Os próprios Hermalin e Weisbach (1991) efetuaram um estudo sobre 142 empresas cotadas na New York Stock Exchange para 1977 e para valores agrupados dos anos 1971, 1974, 1977, 1980 e 1983. Os autores concluíram que não existe relação entre a composição do conselho de administração e o desempenho da empresa, ou a existir esta tem pouca significância económica (Hermalin e Weisbach 1991). Uma das explicações avançadas foi que a composição pode não ter de facto relevo (e.g. porque os administradores externos podem ser melhores conselheiros, por possuírem um maior know-how das operações ou porque facilitam os processos de transição dos CEO’s). Outra explicação reside no facto de os testes não serem suficientemente sólidos. Denis (2001) corrobora esta posição de que não existe relação significativa entre proporção de administradores não executivos e independentes e desempenho da empresa, mas defende que, por outro lado, existe uma relação entre dimensão do conselho de administração e desempenho. Uma das razões que se aponta é a existência de ligações com os gestores atuais. Outro motivo associa-se às questões de endogeneidade que recorrentemente se levantam neste tipo de estudos: um administrador não executivo e independente pode entrar na empresa após registar-se um mau desempenho da empresa.
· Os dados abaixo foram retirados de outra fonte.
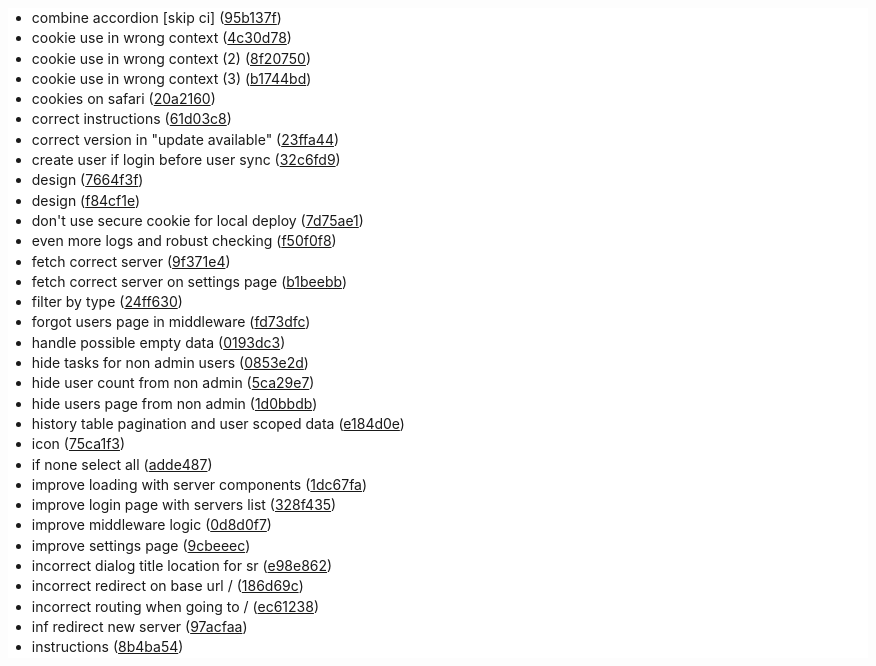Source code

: * combine accordion [skip ci] ([95b137f](https://github.com/fredrikburmester/streamystats/commit/95b137f62449c5466f223b121337d25f9dbf735b))
* cookie use in wrong context ([4c30d78](https://github.com/fredrikburmester/streamystats/commit/4c30d780a93164f956ecdb292563ad60f77a668e))
* cookie use in wrong context (2) ([8f20750](https://github.com/fredrikburmester/streamystats/commit/8f20750ae170ff36bb0ffc32a3bfe63d1cc03282))
* cookie use in wrong context (3) ([b1744bd](https://github.com/fredrikburmester/streamystats/commit/b1744bd42c057b48f9c7b37ac45f9dd4a1b0e812))
* cookies on safari ([20a2160](https://github.com/fredrikburmester/streamystats/commit/20a2160957354b0cbe96617acc013b5d1c98e3c3))
* correct instructions ([61d03c8](https://github.com/fredrikburmester/streamystats/commit/61d03c8caf70d8f050e919a3f71eae2d77f20360))
* correct version in "update available" ([23ffa44](https://github.com/fredrikburmester/streamystats/commit/23ffa441b4279b44acca891a02f1ea5f821e0841))
* create user if login before user sync ([32c6fd9](https://github.com/fredrikburmester/streamystats/commit/32c6fd996dc839842dd571adc2d3a2d522c61994))
* design ([7664f3f](https://github.com/fredrikburmester/streamystats/commit/7664f3fc51b90be3bf173ab852dffbd000e8847b))
* design ([f84cf1e](https://github.com/fredrikburmester/streamystats/commit/f84cf1ef97e8eac78da396894c6a04f27502fb6b))
* don't use secure cookie for local deploy ([7d75ae1](https://github.com/fredrikburmester/streamystats/commit/7d75ae1fe75ee0b17a9e3697225c099e499b335d))
* even more logs and robust checking ([f50f0f8](https://github.com/fredrikburmester/streamystats/commit/f50f0f8b876e4da9909350acdcdc63f557520fdc))
* fetch correct server ([9f371e4](https://github.com/fredrikburmester/streamystats/commit/9f371e4506a64a159bf830d226c0bc408405caa9))
* fetch correct server on settings page ([b1beebb](https://github.com/fredrikburmester/streamystats/commit/b1beebb67b4b19d2676a133bd9b80edeac444b51))
* filter by type ([24ff630](https://github.com/fredrikburmester/streamystats/commit/24ff6308a8ef04b36540fdd4890c79071dfe2f3f))
* forgot users page in middleware ([fd73dfc](https://github.com/fredrikburmester/streamystats/commit/fd73dfceb5ed5bf1244d2352c91de053f4fea958))
* handle possible empty data ([0193dc3](https://github.com/fredrikburmester/streamystats/commit/0193dc30bb443daacfb44401861126de8b6a0cd1))
* hide tasks for non admin users ([0853e2d](https://github.com/fredrikburmester/streamystats/commit/0853e2d4f17a179c53c29265d6ecd9b02975cbe3))
* hide user count from non admin ([5ca29e7](https://github.com/fredrikburmester/streamystats/commit/5ca29e792fa275d038540ef5fcb6dd5b1c491365))
* hide users page from non admin ([1d0bbdb](https://github.com/fredrikburmester/streamystats/commit/1d0bbdb255e22190cc9321f025afcec744c600ed))
* history table pagination and user scoped data ([e184d0e](https://github.com/fredrikburmester/streamystats/commit/e184d0ed924c626fb36b0cd8e7f310fc9ba4ba30))
* icon ([75ca1f3](https://github.com/fredrikburmester/streamystats/commit/75ca1f3dcb86b6c750741536b231f3e9019f1eb1))
* if none select all ([adde487](https://github.com/fredrikburmester/streamystats/commit/adde487ca7b1fac31e8729730d15750e1fe7a395))
* improve loading with server components ([1dc67fa](https://github.com/fredrikburmester/streamystats/commit/1dc67fade7dd1ab932b1cf542d6dea1bf8906a4a))
* improve login page with servers list ([328f435](https://github.com/fredrikburmester/streamystats/commit/328f435b056949d356be35f5e978c944e406dab1))
* improve middleware logic ([0d8d0f7](https://github.com/fredrikburmester/streamystats/commit/0d8d0f7a24afbd806d681c1a4a6fcb0a25228f29))
* improve settings page ([9cbeeec](https://github.com/fredrikburmester/streamystats/commit/9cbeeecd6a99648975a01204163676464582900b))
* incorrect dialog title location for sr ([e98e862](https://github.com/fredrikburmester/streamystats/commit/e98e862f29a3eb776f80e99919c9845ecf314bc9))
* incorrect redirect on base url / ([186d69c](https://github.com/fredrikburmester/streamystats/commit/186d69cbaa3e3c340b9ddd374a6b85795d889b35))
* incorrect routing when going to / ([ec61238](https://github.com/fredrikburmester/streamystats/commit/ec61238d5f03d680436d23da150bea575fd7ca67))
* inf redirect new server ([97acfaa](https://github.com/fredrikburmester/streamystats/commit/97acfaa1a60b725c560b55a2d9b6ff954ffeeb8e))
* instructions ([8b4ba54](https://github.com/fredrikburmester/streamystats/commit/8b4ba546b6f74fb2a8a2458579a8eab3b841c43c))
Ainda no que diz respeito à relação com desempenho, ao nível da dimensão do conselho de administração, Yermack (1996) identificou uma associação inversa entre o valor das empresas e a dimensão.

32 Originalmente: “In this regard, the corporate governance reform movement is correct in suggesting

that the proportion of independent directors appearing on the boards of major business corporations is a potentially important performance variable.”